- Document section -

##############################

It is indexed with 2, which means that it is the third element in that array, since indices start with 0. This object contains many key-value pairs, for instance age_range: null, or eyes_raw:"Brown", or a longer text as a value of the key scars_and_marks .

Among the key-value pairs is one called field_offices.

Its values are grouped in an array.

We would need to know the data much better to be able to tell which values are open texts and which are closed lists (and which values comprise them).

10 Raw JSON file - indented

The previous slide was a html rendering of the actual JSON. In this slide you can see it in its raw plain text form. Objects and arrays are indented. This is not obligatory, but without indentation it is very difficult to read for humans. Note that the numeric index of the object was not an actual key, since it is not present in the plain text JSON. There would have to be a key called 0 because it would be the first object. The objects actually have no names.

11 Raw JSON file - no indentation

12 API request with httr::GET in R

  • you want the content but get more
request <- httr::GET("https://api.fbi.gov/wanted/list")
class(request); mode(request); names(request)
[1] "response"
[1] "list"
 [1] "url"         "status_code" "headers"     "all_headers" "cookies"    
 [6] "content"     "date"        "times"       "request"     "handle"     

What comes back is basically a named list. Most elements are metadata. The content of the response is in the content element. But it is encoded in raw bytes. httr has a function that extracts the content element from the response and decodes it from the raw bytes into characters.

##############################

- Records provided -
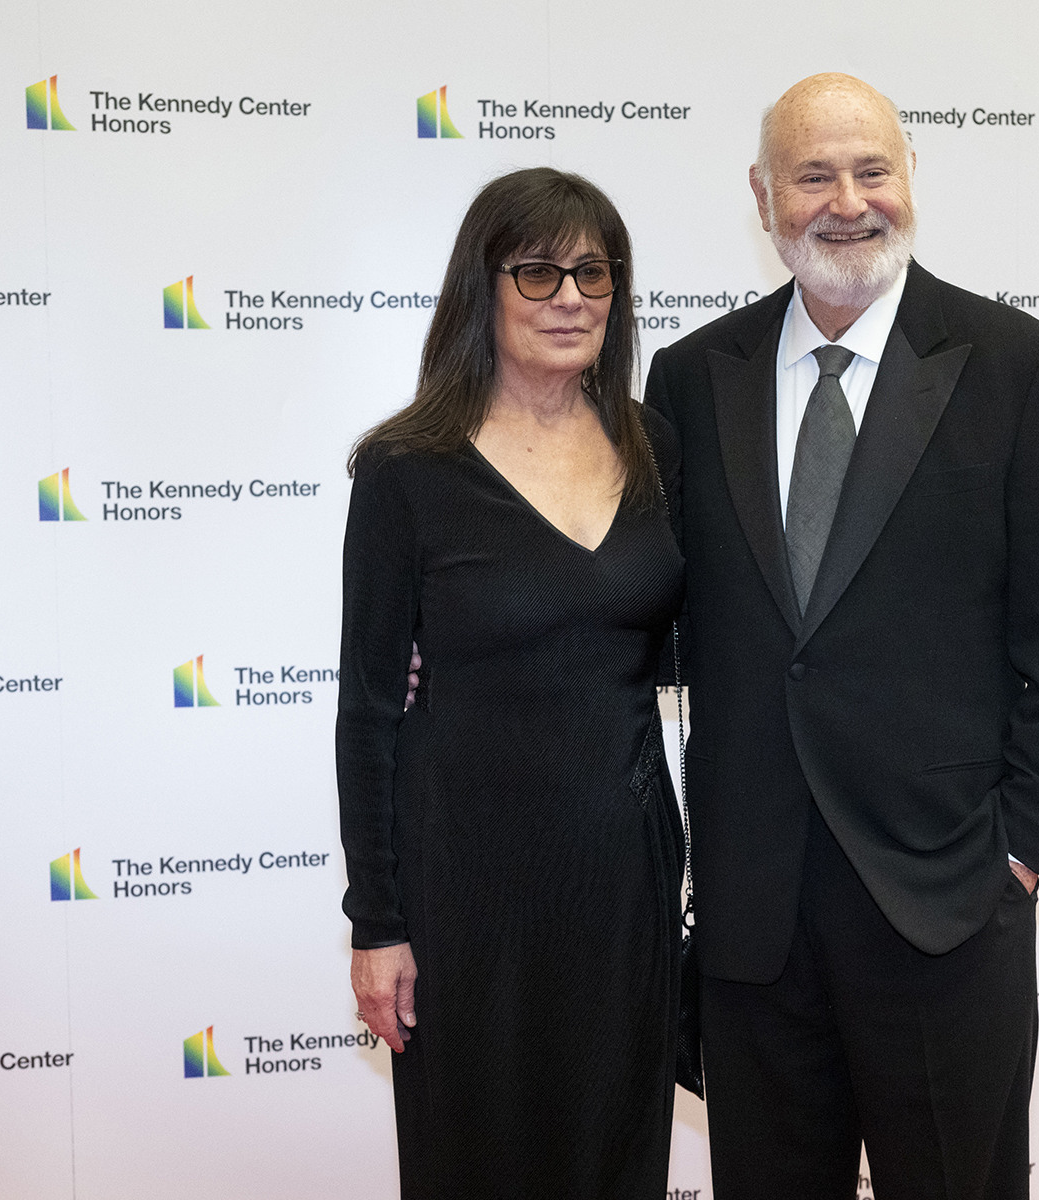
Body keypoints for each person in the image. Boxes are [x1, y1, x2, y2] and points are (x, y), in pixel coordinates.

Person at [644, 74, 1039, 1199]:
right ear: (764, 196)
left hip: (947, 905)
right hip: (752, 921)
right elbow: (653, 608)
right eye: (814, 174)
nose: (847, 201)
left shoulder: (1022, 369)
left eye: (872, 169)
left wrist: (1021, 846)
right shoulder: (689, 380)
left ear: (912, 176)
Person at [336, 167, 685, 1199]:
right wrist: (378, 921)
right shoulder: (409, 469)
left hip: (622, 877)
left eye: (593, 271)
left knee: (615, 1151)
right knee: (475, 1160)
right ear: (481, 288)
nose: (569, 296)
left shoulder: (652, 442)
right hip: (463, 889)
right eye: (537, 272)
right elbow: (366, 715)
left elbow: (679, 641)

##############################

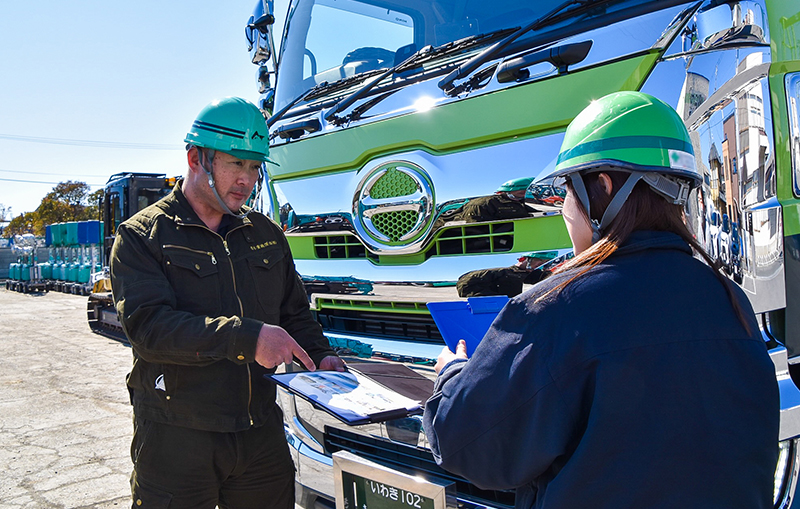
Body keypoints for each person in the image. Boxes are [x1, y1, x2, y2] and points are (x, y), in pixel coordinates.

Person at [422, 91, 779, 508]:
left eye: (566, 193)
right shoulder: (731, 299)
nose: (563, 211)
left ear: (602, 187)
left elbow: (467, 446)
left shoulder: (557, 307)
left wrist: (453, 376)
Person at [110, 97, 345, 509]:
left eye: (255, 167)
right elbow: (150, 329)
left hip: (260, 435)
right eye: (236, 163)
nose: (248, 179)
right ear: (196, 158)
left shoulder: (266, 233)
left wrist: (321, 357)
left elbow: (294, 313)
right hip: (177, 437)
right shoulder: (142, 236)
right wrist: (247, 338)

##############################

- Task instructions -
Copy the passage of the JSON text between "Among the key-value" and "values comprise them).", inclusive.

- Response to the exercise -
Among the key-value pairs is one called field_offices.

Its values are grouped in an array.

We would need to know the data much better to be able to tell which values are open texts and which are closed lists (and which values comprise them).